Previous Size-of-the-Transaction Thresholds
For purposes of disclosing past asset acquisitions for Item 8 of the HSR form, and for analyzing a potential past failure to file under HSR, it remains necessary to look at the thresholds that were in place at the time of the prior acquisition. The size-of-the-transaction thresholds since the 2000 HSR amendments have been:
- $50 million as of February 1, 2001
- $53.1 million as of March 2, 2005
- $56.7 million as of February 17, 2006
- $59.8 million as of February 21, 2007
- $63.1 million as of February 28, 2008
- $65.2 million as of February 12, 2009
- $63.4 million as of February 22, 2010
- $66.0 million as of February 24, 2011
- $68.2 million as of February 27, 2012
- $70.9 million as of February 11, 2013
- $75.9 million as of February 24, 2014
- $76.3 million as of February 20, 2015
- $78.2 million as of February 25, 2016
- $80.8 million as of February 27, 2017
- $84.4 million as of February 28, 2018
- $90.0 million as of April 3, 2019
- $94.0 million as of February 27, 2020
- $92.0 million as of March 4, 2021
Most, although not all, of the dollar amounts in the HSR rules will be adjusted downward based upon the threshold indexing discussed above. It remains important for parties to be very careful in determining if a threshold is met given that the process can be very complex, the rules are highly technical, and failure to comply with HSR can result in significant civil penalties. Incidentally, the maximum civil penalty was recently increased to up to $43,792 for each day of noncompliance. Because this civil penalty is pegged to inflation rather than changes in gross national product, the civil penalty increased even though the HSR thresholds themselves declined.

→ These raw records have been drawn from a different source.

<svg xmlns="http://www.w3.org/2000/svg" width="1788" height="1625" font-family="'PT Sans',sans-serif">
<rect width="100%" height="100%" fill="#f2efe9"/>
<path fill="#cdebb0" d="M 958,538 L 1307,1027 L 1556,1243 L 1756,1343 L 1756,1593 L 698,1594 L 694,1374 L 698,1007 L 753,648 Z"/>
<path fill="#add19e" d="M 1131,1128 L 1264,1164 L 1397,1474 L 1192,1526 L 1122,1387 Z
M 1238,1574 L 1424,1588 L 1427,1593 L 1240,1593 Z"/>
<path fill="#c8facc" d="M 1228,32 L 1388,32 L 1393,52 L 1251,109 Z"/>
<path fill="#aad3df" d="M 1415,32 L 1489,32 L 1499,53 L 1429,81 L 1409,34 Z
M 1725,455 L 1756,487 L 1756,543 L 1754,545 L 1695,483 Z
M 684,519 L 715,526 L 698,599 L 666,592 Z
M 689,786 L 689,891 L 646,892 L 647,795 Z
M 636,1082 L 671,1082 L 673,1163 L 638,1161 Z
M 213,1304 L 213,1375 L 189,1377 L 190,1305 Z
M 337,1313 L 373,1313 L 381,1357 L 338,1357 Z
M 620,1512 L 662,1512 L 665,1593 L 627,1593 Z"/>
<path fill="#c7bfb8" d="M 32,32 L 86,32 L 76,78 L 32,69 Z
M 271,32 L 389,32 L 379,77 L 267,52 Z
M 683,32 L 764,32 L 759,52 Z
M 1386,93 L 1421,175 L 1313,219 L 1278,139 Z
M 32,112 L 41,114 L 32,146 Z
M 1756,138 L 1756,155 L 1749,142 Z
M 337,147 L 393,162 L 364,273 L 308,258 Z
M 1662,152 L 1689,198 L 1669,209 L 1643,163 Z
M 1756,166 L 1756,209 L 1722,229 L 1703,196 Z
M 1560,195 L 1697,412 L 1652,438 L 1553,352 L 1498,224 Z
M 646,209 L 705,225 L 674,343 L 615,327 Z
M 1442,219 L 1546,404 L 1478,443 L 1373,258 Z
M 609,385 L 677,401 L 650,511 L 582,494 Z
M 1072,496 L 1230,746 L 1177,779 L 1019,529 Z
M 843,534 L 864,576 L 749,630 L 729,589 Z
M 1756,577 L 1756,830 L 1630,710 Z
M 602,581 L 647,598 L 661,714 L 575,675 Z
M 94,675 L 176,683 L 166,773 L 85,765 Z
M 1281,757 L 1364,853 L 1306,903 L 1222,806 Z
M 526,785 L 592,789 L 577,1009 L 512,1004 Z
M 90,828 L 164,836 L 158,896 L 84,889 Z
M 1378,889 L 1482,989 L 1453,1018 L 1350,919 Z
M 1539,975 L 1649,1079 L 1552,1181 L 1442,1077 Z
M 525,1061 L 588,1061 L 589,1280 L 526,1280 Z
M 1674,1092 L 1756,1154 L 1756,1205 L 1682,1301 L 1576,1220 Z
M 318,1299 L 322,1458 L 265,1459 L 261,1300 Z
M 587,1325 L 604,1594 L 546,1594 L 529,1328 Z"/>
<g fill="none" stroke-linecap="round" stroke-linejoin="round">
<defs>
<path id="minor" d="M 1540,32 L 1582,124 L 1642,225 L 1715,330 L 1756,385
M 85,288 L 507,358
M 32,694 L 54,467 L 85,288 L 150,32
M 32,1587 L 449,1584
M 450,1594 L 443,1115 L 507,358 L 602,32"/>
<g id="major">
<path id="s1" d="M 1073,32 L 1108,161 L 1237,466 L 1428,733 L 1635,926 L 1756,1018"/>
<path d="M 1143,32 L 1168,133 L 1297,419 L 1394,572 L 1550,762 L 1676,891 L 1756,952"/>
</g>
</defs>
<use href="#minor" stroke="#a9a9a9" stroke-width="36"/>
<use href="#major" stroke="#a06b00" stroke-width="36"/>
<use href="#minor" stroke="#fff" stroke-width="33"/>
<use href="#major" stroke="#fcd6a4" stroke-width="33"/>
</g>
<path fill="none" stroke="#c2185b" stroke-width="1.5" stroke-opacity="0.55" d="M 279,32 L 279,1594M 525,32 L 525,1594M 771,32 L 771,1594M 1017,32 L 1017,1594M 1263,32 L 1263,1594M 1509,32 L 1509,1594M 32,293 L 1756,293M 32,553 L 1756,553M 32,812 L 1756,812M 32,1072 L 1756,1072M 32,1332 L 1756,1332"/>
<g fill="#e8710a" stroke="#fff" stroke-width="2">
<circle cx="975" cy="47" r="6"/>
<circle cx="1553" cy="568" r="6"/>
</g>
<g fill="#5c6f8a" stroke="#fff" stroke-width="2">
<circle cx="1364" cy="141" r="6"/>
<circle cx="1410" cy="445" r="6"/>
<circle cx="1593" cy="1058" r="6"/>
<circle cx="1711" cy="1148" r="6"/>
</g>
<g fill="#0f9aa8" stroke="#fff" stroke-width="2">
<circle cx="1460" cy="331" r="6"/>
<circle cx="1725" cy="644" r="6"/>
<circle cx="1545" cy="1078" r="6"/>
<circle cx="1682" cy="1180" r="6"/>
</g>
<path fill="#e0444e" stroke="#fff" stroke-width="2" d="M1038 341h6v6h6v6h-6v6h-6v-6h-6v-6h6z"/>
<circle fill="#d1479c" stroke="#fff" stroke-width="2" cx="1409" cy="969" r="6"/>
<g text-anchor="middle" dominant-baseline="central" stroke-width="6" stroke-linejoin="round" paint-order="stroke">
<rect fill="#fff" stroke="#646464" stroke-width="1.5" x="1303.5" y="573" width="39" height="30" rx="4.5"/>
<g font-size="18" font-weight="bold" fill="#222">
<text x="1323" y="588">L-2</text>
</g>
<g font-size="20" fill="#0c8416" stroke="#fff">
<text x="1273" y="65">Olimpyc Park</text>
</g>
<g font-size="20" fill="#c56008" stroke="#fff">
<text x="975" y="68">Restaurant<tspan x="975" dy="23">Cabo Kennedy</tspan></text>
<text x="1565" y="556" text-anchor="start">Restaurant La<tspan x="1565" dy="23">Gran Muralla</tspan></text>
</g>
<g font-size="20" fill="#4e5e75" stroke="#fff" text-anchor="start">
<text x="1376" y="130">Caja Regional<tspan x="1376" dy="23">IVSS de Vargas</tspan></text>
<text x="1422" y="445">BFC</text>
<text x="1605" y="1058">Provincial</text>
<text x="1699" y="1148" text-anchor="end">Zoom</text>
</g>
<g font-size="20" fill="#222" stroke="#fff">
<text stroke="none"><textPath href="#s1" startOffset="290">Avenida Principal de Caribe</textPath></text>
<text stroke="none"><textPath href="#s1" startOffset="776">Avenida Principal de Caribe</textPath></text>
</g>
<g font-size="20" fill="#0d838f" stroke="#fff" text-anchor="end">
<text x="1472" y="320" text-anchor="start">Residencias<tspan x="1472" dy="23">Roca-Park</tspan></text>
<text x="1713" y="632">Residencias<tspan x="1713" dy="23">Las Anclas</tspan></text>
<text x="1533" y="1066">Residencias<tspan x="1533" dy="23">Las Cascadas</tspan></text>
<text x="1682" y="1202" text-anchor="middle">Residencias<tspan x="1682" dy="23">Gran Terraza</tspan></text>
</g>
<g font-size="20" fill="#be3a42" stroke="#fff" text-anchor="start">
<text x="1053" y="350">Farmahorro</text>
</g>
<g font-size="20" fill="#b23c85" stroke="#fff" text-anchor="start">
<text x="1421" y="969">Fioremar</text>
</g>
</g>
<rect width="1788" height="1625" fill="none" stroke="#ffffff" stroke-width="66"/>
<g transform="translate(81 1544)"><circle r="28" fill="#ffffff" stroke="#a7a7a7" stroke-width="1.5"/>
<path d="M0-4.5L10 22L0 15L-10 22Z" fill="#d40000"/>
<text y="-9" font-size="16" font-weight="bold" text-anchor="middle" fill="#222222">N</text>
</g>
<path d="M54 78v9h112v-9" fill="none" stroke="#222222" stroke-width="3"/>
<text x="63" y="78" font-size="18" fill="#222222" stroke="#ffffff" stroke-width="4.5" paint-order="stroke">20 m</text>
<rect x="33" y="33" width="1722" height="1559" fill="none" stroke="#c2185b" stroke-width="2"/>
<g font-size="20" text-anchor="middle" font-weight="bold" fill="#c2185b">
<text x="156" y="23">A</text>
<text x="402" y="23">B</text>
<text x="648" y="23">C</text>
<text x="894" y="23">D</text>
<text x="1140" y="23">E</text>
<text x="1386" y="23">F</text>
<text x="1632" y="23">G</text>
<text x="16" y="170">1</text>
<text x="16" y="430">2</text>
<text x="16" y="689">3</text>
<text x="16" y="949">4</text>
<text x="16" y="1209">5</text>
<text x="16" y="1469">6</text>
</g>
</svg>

Interlocking Directorates Thresholds
(Original: $10 Million; New as of January 21, 2021: $37,382,000)
Finally, in a separate Federal Register notice, the Federal Trade Commission updated the jurisdictional threshold for interlocking directorates under Section 8 of the Clayton Act. Section 8 prohibits, subject to certain exceptions, persons from serving as an officer or director of two competing corporations (a practice known as “interlocking”), provided that each corporation has “capital, surplus, and undivided profits” above the statutory threshold. The 1990 amendments to Section 8 set this threshold at $10 million, but based on the latest annual adjustment, the threshold has changed to $37,382,000.
Section 8 also has three safe harbor exceptions. One exception states that Section 8 does not apply if the competitive sales of either interlocked corporation are less than $1 million in 1989 dollars, as adjusted annually. This safe harbor has adjusted to $3,738,200 based on the new thresholds.